-- Excerpt to read follows --
Monday, July 12, 2010

Macarons



Alright, I've mentioned her blog before: Whisk Kid - and I'm mentioning it again, because her recipes and photography have provided some great inspiration recently. Like, seriously, bravo to this kid cuz she's good! Well she has lots of different macaroon recipes and pics on her blog- I thought I'd take a stab at them.
More like wimpy five year old hit actually- they failed; pretty much everything that could have gone wrong went wrong- they were flat, they cracked, they had no "feet"- they were pathetic. So. . I made them again! Except I used David Lebovitz's recipe for chocolate macs instead and then paired them with peanut butter chocolate ganache from whisk-kid. I think they were a success! Except i probably should have made them a little larger to balance out the height.


the fail.



Chocolate and Peanut Butter Macaroons

For the Macaroons via David Lebovitz
1 cup (100 gr) powdered sugar
½ cup powdered almonds (about 2 ounces, 50 gr, sliced almonds, pulverized)
3 tablespoons (25 gr) unsweetened Dutch-process cocoa powder
2 large egg whites, at room temperature
5 tablespoons (65 gr) granulated sugar


1) Grind together the powdered sugar with the almond powder and cocoa so there are no lumps; use a blender or food processor since almond meal that you buy isn't quite fine enough.



2) In the bowl of a standing electric mixer, beat
the egg whites until they begin to rise and hold their shape. While whipping, beat in the granulated sugar until very stiff and firm, about 2 minutes.
-- Excerpt to read concluded --
## Complete the following
A – Answer these about the macaron blog post, one line each:
(i) Whose recipe was used for the chocolate macarons on the second try?
(ii) How much granulated sugar does the macaron recipe call for?
(iii) What went wrong with the first batch?
B – Write out the part of the macaron blog post that opens with the words containing "1) Grind together" and closes with "about 2 minutes.".
C – Write what comes next in the macaron blog post, picking up after its final sentence.
-- Data follows --
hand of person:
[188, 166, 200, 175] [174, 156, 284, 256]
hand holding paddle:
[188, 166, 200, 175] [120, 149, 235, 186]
-- Data concluded --
## Outputs for the tasks
A –
(i) David Lebovitz's
(ii) 5 tablespoons (65 gr)
(iii) They were flat, they cracked, and they had no "feet."

B –
1) Grind together the powdered sugar with the almond powder and cocoa so there are no lumps; use a blender or food processor since almond meal that you buy isn't quite fine enough.



2) In the bowl of a standing electric mixer, beat
the egg whites until they begin to rise and hold their shape. While whipping, beat in the granulated sugar until very stiff and firm, about 2 minutes.

C –
3) Carefully fold the dry ingredients, in two batches, into the beaten egg whites with a flexible rubber spatula. When the mixture is just smooth and there are no streaks of egg white, stop folding and scrape the
batter into the pastry bag (standing the bag in a tall glass helps if you're alone).



4) Pipe the batter on the parchment-lined baking sheets in 1-inch circles (about 1
tablespoon each of batter), evenly spaced one-inch apart. *I just used greased pans cuz i was out of parchment.

5) This is where I differ from Mr. Lebovitz: I let them set out for an hour and a half to two hours or until they have a dry "crust" or skin on top of them- no skin, no feet. Bake at 300F for about 15 minutes. Let cool and then take off of pans. Fill with the filling of your
choice- but i like the pb & choc ganache below.




For the PB & Chocolate Ganache via Whisk Kid

scant 1/2 cup heavy cream
1/4 cup dark chocolate (I used semi-sweet choc. chips)
spoonful of peanut butter

Heat the cream up in the microwave for about a minute, or until steaming and hot. Pour over chocolate and let sit for 5 minutes. Whisk until combined. Whisk in the peanut butter until everything is well combined. Stick in the freezer for like 10 minutes, or until it sets up.

Enjoy!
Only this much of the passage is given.